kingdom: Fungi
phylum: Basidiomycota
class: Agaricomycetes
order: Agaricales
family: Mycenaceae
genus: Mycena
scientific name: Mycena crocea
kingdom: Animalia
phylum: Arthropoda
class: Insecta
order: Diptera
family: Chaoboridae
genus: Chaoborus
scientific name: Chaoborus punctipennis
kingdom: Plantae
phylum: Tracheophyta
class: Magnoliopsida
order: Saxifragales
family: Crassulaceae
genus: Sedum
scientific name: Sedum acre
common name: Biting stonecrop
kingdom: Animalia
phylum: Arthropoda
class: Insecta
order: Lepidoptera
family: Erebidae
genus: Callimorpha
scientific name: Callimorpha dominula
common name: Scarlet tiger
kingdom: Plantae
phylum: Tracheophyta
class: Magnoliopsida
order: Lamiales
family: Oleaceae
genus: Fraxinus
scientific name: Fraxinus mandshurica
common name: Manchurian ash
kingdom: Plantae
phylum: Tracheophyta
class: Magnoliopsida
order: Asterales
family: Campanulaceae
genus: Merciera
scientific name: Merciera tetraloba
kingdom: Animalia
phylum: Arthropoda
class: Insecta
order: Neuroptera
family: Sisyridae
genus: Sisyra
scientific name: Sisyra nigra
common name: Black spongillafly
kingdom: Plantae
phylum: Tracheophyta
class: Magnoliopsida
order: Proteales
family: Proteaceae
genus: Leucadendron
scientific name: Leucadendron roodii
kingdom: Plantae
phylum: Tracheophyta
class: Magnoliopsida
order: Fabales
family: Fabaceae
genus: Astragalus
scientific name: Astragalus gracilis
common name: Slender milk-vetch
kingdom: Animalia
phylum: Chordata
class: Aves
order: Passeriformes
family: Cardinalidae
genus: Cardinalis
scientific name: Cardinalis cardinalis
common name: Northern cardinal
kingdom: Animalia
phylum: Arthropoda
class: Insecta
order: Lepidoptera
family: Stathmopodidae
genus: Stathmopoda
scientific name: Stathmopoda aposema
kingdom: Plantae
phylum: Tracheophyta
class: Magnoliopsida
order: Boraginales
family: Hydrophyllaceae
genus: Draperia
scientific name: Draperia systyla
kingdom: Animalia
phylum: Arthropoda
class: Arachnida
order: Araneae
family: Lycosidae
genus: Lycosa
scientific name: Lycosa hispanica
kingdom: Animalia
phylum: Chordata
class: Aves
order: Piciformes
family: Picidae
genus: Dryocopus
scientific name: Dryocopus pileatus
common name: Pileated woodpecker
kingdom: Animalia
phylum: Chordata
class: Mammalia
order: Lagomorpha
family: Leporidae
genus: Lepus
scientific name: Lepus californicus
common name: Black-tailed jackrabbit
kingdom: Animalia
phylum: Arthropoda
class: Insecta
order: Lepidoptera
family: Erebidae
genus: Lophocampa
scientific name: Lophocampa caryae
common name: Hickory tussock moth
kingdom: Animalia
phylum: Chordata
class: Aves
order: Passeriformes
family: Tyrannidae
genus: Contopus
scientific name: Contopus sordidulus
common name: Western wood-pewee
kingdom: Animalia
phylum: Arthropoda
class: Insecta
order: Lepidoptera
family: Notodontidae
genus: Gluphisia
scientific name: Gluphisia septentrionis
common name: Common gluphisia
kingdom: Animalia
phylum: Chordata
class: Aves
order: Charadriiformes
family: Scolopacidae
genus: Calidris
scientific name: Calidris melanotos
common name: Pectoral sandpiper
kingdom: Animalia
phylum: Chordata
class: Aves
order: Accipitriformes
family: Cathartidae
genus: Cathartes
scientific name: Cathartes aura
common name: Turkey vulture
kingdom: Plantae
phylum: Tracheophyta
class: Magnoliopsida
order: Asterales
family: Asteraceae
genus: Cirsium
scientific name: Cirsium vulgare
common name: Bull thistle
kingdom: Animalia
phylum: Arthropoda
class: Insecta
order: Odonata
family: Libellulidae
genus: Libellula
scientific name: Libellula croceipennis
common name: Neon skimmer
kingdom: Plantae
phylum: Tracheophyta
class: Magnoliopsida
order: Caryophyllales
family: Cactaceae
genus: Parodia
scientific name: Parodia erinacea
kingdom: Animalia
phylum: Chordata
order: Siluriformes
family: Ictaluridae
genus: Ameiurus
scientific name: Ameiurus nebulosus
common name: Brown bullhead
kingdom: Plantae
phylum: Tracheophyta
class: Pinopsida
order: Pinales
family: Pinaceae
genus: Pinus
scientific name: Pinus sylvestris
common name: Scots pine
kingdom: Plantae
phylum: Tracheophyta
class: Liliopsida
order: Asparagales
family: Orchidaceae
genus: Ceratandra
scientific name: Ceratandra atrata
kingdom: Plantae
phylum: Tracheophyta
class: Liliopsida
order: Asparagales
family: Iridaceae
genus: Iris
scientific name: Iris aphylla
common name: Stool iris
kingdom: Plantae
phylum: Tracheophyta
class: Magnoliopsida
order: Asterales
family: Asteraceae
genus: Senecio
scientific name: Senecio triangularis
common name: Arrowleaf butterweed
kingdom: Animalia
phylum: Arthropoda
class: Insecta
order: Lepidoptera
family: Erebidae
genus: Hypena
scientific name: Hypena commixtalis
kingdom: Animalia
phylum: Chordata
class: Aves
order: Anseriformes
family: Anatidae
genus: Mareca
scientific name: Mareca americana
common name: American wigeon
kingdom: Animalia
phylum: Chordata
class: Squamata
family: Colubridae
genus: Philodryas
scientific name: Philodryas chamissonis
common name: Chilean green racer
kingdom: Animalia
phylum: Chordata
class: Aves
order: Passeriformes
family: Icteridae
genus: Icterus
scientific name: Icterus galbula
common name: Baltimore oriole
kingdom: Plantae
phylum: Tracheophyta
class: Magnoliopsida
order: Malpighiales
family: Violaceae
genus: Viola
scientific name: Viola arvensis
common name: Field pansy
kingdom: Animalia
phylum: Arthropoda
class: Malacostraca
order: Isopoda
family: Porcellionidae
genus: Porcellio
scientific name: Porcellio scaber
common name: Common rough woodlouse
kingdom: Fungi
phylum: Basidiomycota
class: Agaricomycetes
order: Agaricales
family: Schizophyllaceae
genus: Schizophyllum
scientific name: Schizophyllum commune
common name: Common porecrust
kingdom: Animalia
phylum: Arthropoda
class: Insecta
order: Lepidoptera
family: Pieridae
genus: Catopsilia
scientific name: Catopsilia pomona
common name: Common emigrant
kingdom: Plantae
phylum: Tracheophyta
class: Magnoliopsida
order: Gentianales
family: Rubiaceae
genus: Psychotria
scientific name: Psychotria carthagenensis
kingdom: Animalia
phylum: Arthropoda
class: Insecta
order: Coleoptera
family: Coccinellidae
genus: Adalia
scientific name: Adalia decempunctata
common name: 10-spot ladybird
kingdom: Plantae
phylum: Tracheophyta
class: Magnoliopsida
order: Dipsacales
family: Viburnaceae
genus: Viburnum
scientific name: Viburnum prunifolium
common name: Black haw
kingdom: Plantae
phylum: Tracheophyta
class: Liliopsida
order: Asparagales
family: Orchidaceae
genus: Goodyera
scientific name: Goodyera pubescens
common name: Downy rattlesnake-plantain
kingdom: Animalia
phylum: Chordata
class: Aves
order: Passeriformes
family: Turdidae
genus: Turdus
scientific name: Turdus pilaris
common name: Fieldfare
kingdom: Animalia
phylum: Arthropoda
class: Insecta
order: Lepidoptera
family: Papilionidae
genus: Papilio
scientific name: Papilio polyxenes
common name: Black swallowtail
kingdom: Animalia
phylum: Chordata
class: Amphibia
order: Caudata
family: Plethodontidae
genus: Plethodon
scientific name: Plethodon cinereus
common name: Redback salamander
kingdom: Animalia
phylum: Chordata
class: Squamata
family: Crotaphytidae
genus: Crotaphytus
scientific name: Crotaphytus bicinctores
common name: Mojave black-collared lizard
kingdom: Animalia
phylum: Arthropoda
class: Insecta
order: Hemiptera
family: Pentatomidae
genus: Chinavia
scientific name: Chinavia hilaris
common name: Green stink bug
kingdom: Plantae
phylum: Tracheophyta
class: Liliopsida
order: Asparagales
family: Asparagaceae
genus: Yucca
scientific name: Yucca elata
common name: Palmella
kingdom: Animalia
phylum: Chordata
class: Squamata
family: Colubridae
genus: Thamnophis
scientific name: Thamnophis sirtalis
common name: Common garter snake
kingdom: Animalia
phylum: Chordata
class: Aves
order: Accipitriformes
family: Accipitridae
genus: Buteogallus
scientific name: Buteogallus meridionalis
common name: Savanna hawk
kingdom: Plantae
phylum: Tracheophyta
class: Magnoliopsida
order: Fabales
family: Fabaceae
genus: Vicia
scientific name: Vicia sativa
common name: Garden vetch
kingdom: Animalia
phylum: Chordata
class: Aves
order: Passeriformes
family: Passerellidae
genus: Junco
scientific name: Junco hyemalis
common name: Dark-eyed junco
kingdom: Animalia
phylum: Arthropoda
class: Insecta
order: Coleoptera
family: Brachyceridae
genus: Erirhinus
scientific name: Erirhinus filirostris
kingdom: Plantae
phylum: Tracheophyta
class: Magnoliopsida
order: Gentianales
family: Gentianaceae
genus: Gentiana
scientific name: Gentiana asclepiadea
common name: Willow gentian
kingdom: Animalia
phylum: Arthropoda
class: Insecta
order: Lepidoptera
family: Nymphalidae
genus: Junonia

§

> [Perintah Tugas]
Ubah semua baris dalam materi di atas, mulai dari baris yang memuat "scientific name: Icterus galbula" sampai baris yang memuat "order: Isopoda" (kedua baris itu ikut), menjadi daftar JSON berisi string dengan satu string untuk tiap baris. Lewati baris kosong, dan jangan sertakan baris lain di luar rentang itu.

> [Jawaban]
[
  "scientific name: Icterus galbula",
  "common name: Baltimore oriole",
  "kingdom: Plantae",
  "phylum: Tracheophyta",
  "class: Magnoliopsida",
  "order: Malpighiales",
  "family: Violaceae",
  "genus: Viola",
  "scientific name: Viola arvensis",
  "common name: Field pansy",
  "kingdom: Animalia",
  "phylum: Arthropoda",
  "class: Malacostraca",
  "order: Isopoda"
]